◆ Task directions
Below is a block of entries; repeat exactly the lines starting at the line that contains "- map as a custom type issue" and ending at the line that contains "## Economic substance", both included.

[Extracted data entries]
===============
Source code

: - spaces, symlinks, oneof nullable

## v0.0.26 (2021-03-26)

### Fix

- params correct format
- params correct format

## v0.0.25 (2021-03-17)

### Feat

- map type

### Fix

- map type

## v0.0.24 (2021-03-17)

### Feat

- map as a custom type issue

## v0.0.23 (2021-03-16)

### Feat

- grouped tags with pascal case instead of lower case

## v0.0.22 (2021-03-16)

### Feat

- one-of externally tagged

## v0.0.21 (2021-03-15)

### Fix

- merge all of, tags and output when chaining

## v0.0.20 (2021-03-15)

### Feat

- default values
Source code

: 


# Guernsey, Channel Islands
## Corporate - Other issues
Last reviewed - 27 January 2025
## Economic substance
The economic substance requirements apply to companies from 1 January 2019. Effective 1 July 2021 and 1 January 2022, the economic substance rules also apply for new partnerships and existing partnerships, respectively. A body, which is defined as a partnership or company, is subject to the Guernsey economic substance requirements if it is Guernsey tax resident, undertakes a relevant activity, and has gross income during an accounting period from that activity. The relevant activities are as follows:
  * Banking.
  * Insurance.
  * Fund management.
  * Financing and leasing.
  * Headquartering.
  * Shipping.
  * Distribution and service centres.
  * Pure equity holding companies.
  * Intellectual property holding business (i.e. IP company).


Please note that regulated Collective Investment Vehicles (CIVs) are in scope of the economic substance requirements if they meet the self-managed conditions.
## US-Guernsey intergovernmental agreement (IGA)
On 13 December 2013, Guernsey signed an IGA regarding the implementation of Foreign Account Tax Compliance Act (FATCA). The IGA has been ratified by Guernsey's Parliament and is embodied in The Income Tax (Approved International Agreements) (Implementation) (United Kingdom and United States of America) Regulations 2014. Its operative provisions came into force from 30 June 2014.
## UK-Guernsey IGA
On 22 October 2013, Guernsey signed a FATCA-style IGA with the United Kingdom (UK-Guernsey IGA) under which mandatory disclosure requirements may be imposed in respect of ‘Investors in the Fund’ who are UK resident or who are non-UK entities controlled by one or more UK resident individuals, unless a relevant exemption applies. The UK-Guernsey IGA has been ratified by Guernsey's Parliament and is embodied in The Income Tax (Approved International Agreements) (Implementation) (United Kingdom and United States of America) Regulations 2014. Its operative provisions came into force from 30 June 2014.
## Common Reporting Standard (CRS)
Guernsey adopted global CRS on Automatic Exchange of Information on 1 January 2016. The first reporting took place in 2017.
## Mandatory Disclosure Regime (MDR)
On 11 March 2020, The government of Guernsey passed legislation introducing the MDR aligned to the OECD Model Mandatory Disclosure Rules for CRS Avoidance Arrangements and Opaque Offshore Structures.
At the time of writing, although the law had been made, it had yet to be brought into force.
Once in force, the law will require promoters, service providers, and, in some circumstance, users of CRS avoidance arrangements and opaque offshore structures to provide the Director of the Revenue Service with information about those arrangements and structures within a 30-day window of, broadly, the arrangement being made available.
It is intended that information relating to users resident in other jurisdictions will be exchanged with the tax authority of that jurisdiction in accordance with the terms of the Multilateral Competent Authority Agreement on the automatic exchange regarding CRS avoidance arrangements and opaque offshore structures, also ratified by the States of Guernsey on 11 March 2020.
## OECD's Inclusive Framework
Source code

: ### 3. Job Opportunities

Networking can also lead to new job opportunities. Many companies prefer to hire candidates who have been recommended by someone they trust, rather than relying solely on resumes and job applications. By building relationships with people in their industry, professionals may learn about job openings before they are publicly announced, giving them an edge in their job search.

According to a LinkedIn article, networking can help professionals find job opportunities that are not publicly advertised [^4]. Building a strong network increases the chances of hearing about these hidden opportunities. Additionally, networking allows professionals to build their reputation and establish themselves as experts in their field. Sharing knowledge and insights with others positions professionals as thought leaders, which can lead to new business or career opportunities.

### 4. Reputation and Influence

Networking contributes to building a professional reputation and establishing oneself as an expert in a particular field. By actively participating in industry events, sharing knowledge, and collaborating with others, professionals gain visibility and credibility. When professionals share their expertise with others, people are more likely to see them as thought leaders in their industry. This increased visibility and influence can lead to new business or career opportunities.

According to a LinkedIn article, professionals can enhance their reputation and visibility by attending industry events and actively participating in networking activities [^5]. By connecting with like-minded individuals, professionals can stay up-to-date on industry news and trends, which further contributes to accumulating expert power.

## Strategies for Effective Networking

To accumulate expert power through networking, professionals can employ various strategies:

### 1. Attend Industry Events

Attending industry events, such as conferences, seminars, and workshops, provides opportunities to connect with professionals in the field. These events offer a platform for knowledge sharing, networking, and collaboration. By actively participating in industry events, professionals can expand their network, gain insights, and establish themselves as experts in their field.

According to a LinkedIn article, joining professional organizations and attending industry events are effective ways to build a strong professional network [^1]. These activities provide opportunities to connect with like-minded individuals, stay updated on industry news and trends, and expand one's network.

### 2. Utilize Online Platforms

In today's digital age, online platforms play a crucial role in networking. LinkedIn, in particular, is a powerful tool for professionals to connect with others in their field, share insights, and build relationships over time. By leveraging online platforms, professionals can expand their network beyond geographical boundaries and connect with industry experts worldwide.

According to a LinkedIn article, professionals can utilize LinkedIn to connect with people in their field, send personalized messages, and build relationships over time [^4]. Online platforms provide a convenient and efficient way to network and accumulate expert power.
===============
◆ Response to the exercise
- map as a custom type issue

## v0.0.23 (2021-03-16)

### Feat

- grouped tags with pascal case instead of lower case

## v0.0.22 (2021-03-16)

### Feat

- one-of externally tagged

## v0.0.21 (2021-03-15)

### Fix

- merge all of, tags and output when chaining

## v0.0.20 (2021-03-15)

### Feat

- default values
Source code

: 


# Guernsey, Channel Islands
## Corporate - Other issues
Last reviewed - 27 January 2025
## Economic substance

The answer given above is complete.